Wolves guard Nickeil Alexander-Walker recalls watching Minnesota’s play-in game against the Clippers last season on television, and then the Wolves’ ensuing home games against the Grizzlies. He remembered how evident the crowd was in those games, even through his screen.

He got a taste of the environment first person when Minnesota matched up with Oklahoma City in last week’s play-in game. The support extended beyond the game. Alexander-Walker said fans stayed around the building in excess of 90 minutes after the game’s conclusion.

“So that love that you get is exciting,” he said. “And to be able to be on the road, go against trash talk, to come home to some love is huge.”

Anderson said Target Center is in the “top three” of the many playoff atmospheres he’s experienced, and he’s pleased to be on the crowd’s good side this time around.

“That’s what you want to play the game for. Those moments when you’re a kid in the driveway, on the Fisher-Price net, you got that imaginary crowd, you gettin’ hyped, that’s what you live for — those moments,” Alexander-Walker said. “And for it to come to light, to experience that, to be a part of that, it’s fun.”

Jokic’s theory

Karl-Anthony Towns struggled through the first two games of this Western Conference first-round series ahead of Friday’s Game 3. The general thought is those performances are a continuation of Towns’ general postseason struggles.

But Denver star center Nikola Jokic had a different thought. He recalled Nuggets guard Jamal Murray’s return to the court this season after suffering a torn ACL at the end of the 2021 season.

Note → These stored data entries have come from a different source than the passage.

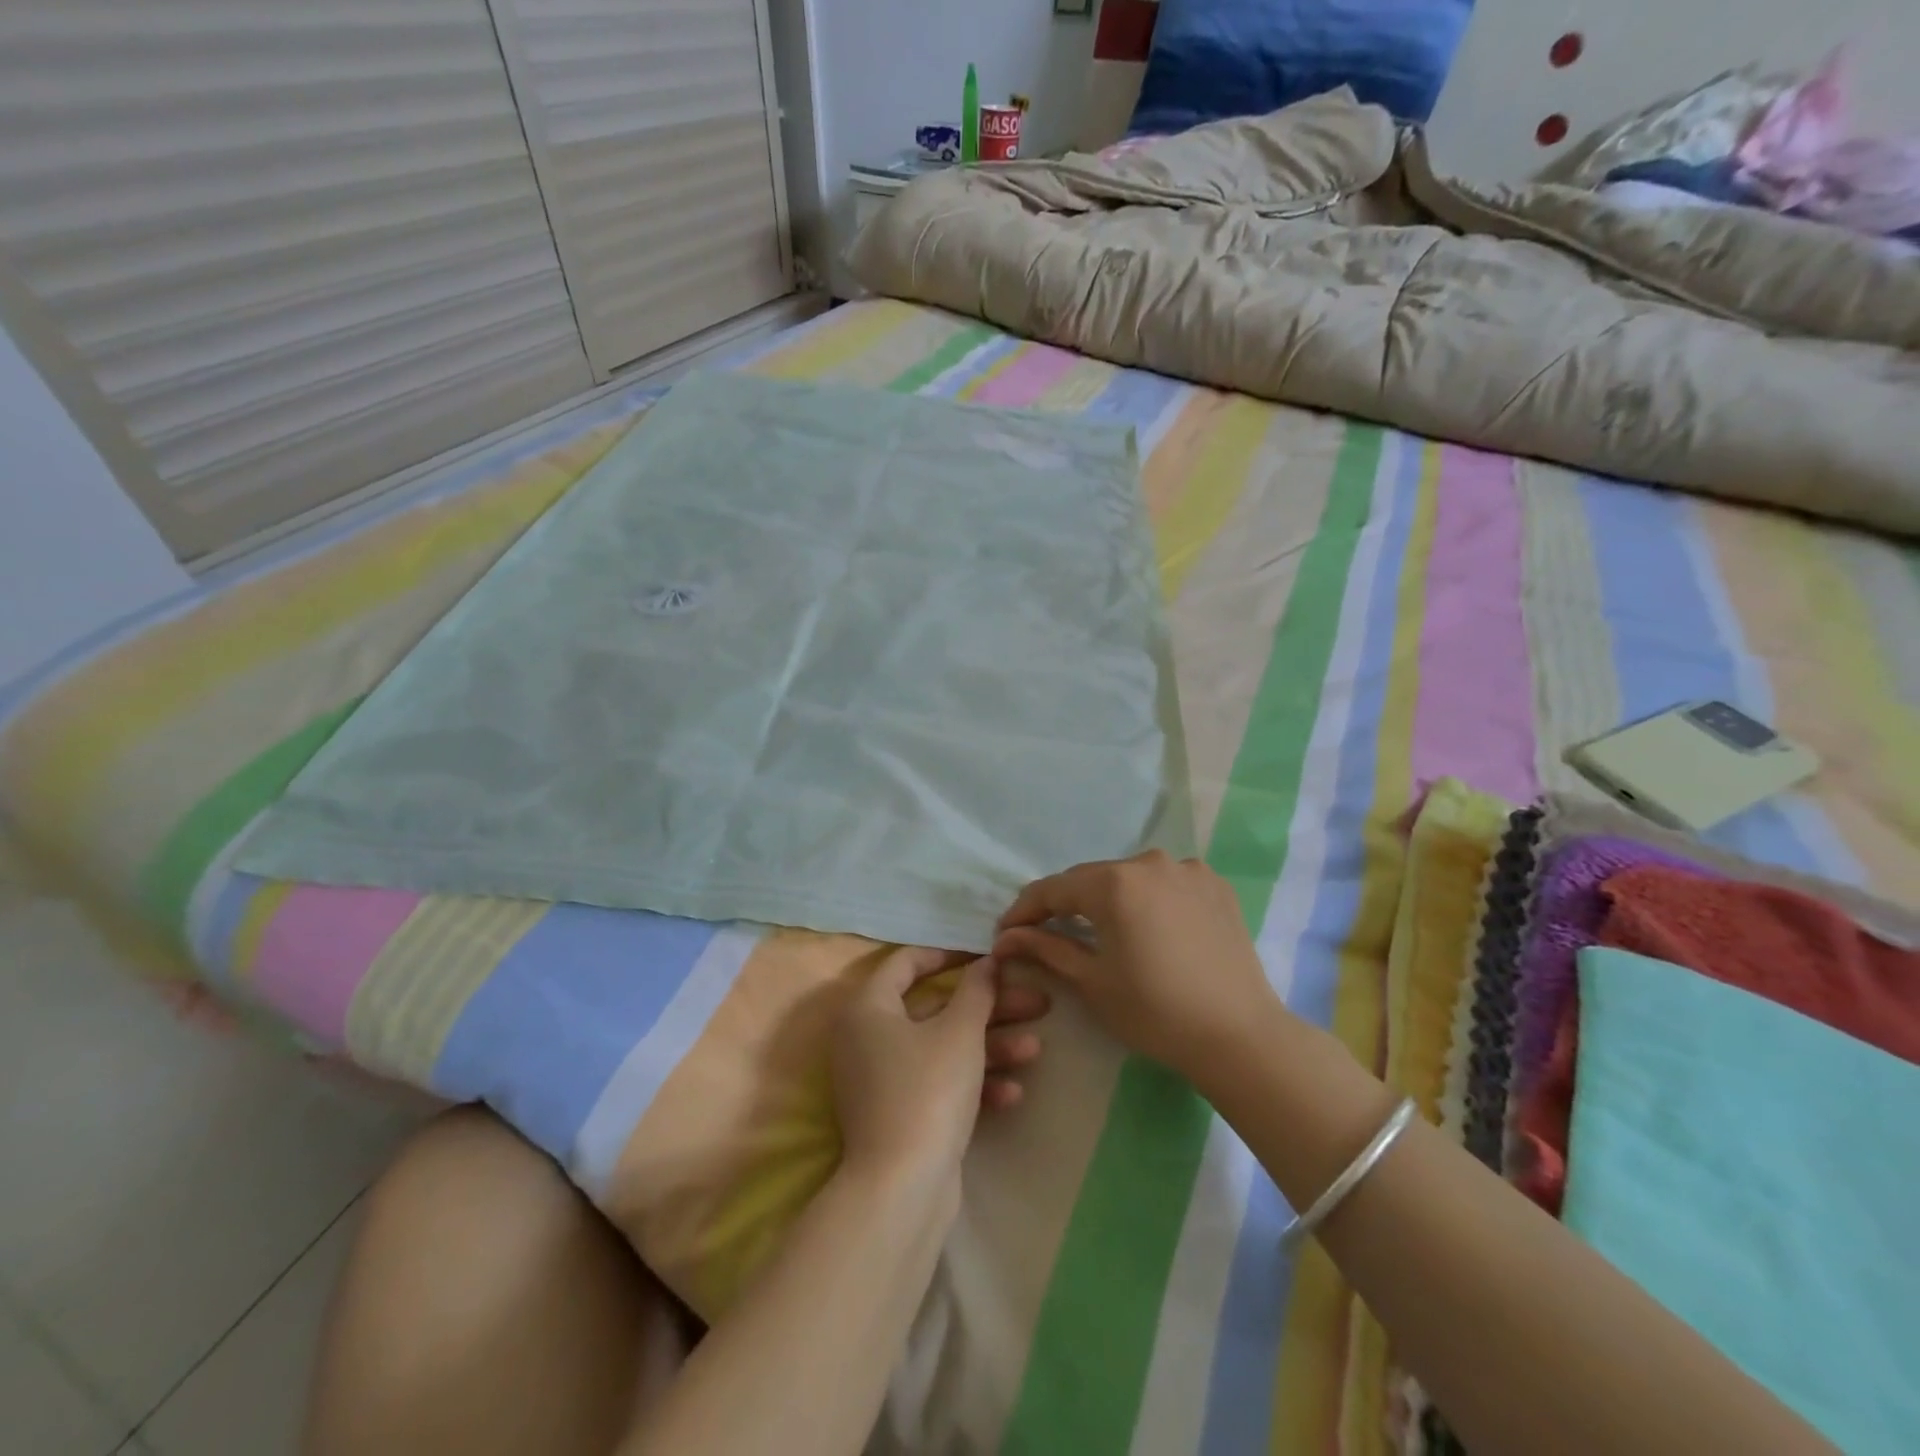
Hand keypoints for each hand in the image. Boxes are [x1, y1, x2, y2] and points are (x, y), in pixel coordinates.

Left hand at [830, 947, 1045, 1187]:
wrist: (902, 1190)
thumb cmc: (928, 1091)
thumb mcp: (959, 1032)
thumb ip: (976, 990)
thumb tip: (986, 961)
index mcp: (868, 1007)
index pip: (906, 962)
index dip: (949, 953)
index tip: (987, 956)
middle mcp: (867, 1037)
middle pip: (936, 1008)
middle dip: (989, 1007)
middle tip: (1034, 1002)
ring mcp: (882, 1079)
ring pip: (942, 1047)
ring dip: (989, 1046)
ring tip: (1035, 1048)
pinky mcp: (899, 1114)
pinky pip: (937, 1083)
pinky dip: (971, 1083)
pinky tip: (1013, 1093)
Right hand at [993, 850, 1282, 1085]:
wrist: (1239, 1036)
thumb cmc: (1154, 1011)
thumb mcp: (1092, 981)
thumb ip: (1045, 948)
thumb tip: (1005, 938)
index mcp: (1114, 882)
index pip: (1054, 889)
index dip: (1025, 910)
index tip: (1006, 933)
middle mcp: (1149, 862)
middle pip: (1093, 879)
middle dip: (1067, 904)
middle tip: (1047, 932)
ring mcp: (1188, 870)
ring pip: (1131, 879)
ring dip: (1111, 900)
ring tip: (1103, 931)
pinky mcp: (1215, 885)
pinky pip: (1167, 884)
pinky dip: (1150, 900)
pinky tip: (1150, 927)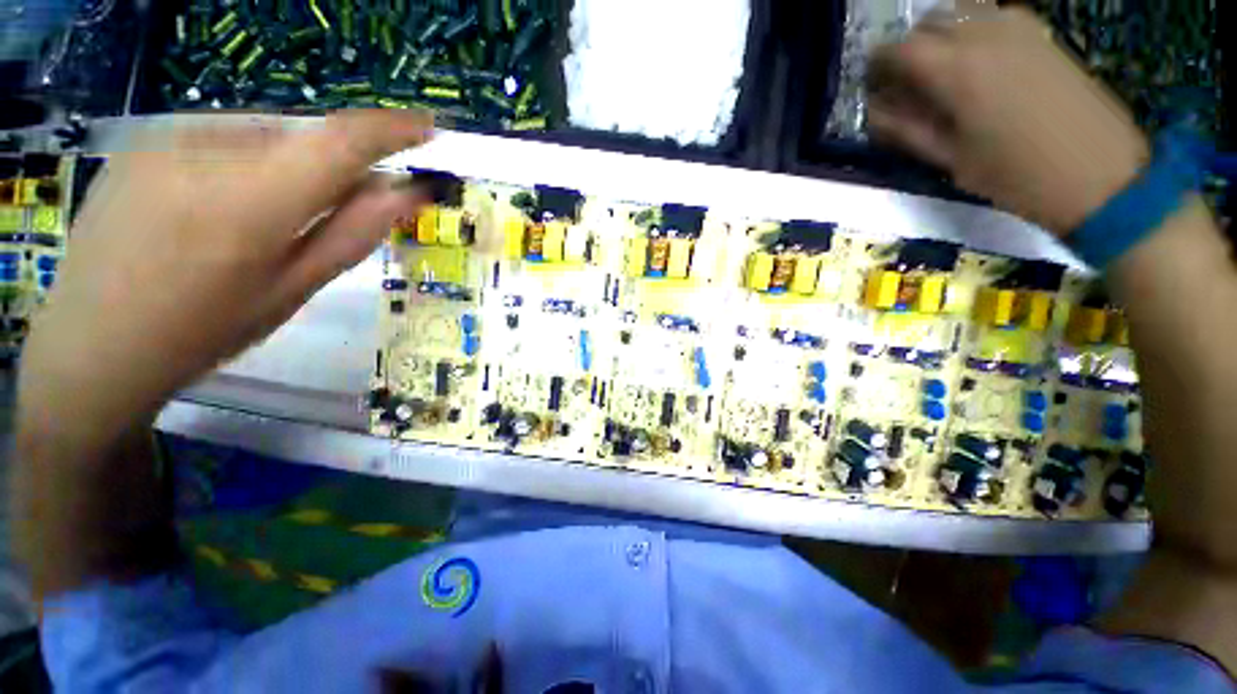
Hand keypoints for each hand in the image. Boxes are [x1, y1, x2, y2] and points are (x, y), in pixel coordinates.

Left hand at [18, 110, 432, 453]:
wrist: (92, 343)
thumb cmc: (204, 331)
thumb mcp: (293, 290)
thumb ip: (351, 233)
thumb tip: (404, 193)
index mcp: (250, 206)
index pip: (338, 143)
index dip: (389, 129)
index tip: (427, 126)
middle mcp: (204, 153)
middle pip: (303, 139)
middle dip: (336, 167)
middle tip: (339, 209)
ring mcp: (164, 139)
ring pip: (264, 138)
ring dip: (289, 167)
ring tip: (265, 221)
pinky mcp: (143, 140)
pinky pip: (222, 139)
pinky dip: (247, 164)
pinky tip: (221, 208)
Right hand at [868, 7, 1149, 235]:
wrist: (1102, 175)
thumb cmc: (1018, 177)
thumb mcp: (951, 161)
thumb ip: (909, 130)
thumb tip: (876, 113)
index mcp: (956, 70)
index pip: (898, 50)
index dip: (877, 66)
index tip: (873, 87)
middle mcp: (984, 35)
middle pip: (929, 22)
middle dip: (908, 47)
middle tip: (903, 80)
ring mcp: (1018, 29)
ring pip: (962, 11)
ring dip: (940, 34)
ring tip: (938, 68)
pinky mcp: (1042, 34)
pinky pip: (994, 14)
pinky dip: (973, 28)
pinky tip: (976, 57)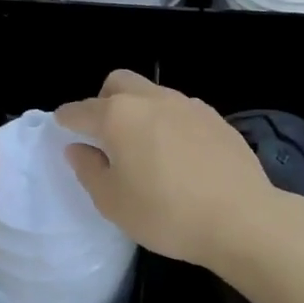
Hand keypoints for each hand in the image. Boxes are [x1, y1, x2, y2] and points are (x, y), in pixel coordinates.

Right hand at [56, 70, 280, 271]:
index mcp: (119, 116)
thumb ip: (89, 170)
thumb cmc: (166, 214)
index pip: (80, 110)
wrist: (241, 218)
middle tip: (104, 135)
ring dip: (139, 111)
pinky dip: (168, 123)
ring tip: (144, 147)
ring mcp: (188, 105)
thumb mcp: (113, 202)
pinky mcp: (215, 118)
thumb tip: (78, 148)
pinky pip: (180, 110)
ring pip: (152, 94)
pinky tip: (177, 155)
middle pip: (118, 83)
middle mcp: (152, 99)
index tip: (62, 129)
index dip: (66, 120)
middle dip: (103, 100)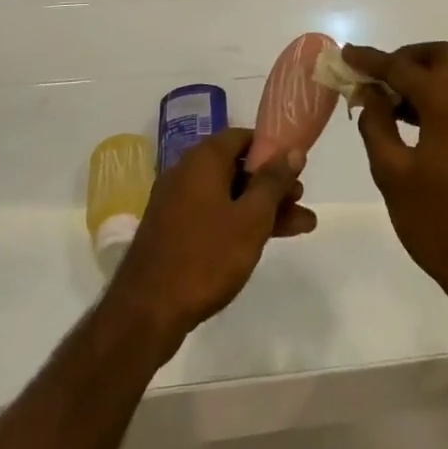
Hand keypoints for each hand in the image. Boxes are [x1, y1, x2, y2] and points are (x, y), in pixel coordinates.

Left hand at [106, 127, 315, 353]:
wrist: (146, 311)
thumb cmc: (206, 256)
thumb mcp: (251, 218)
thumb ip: (273, 182)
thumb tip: (293, 150)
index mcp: (204, 159)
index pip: (244, 137)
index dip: (273, 149)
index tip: (296, 167)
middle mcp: (187, 171)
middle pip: (238, 168)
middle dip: (272, 185)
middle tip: (301, 201)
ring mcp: (177, 202)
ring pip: (228, 195)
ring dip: (262, 208)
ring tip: (300, 227)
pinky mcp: (173, 229)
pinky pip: (214, 214)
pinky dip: (239, 222)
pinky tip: (263, 241)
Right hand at [344, 43, 447, 312]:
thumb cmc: (438, 221)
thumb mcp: (392, 172)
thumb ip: (376, 123)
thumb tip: (370, 93)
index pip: (403, 66)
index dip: (371, 60)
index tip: (345, 55)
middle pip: (439, 56)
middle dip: (404, 58)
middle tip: (375, 77)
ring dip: (420, 76)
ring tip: (385, 100)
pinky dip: (435, 93)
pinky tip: (409, 119)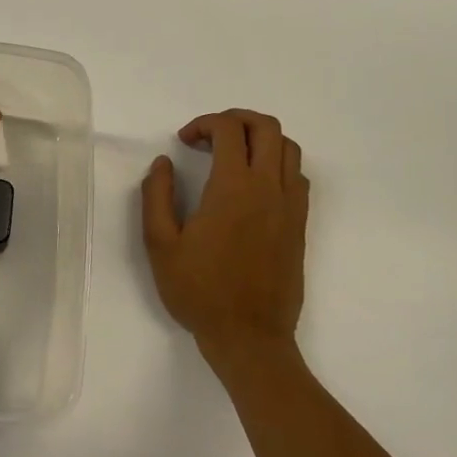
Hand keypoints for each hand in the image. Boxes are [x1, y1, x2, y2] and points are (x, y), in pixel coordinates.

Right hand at [141, 109, 309, 384]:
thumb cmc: (199, 290)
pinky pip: (297, 176)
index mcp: (233, 188)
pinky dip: (277, 164)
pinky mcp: (299, 225)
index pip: (229, 130)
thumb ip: (156, 196)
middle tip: (208, 136)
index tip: (183, 141)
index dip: (203, 124)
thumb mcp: (160, 244)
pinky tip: (252, 185)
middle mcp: (269, 188)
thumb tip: (163, 164)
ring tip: (231, 155)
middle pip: (267, 127)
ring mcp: (290, 206)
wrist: (248, 336)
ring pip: (289, 148)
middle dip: (235, 119)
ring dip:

The point guard, Jokic noted, was good directly out of the gates, then struggled for a period of time in November. Jokic hypothesized those struggles could be a stage Towns — who shined in various games after returning from the calf injury that sidelined him for four months — is currently working through.

Anybody else?

At halftime of Minnesota’s Game 2 loss in Denver, TNT analyst Charles Barkley listed the players he liked on the Timberwolves’ roster.

Mike Conley — “who’s 102 years old,” Barkley said — and Anthony Edwards.

Kenny Smith then asked if there was no one else.

“I stopped, didn’t I?” Barkley responded.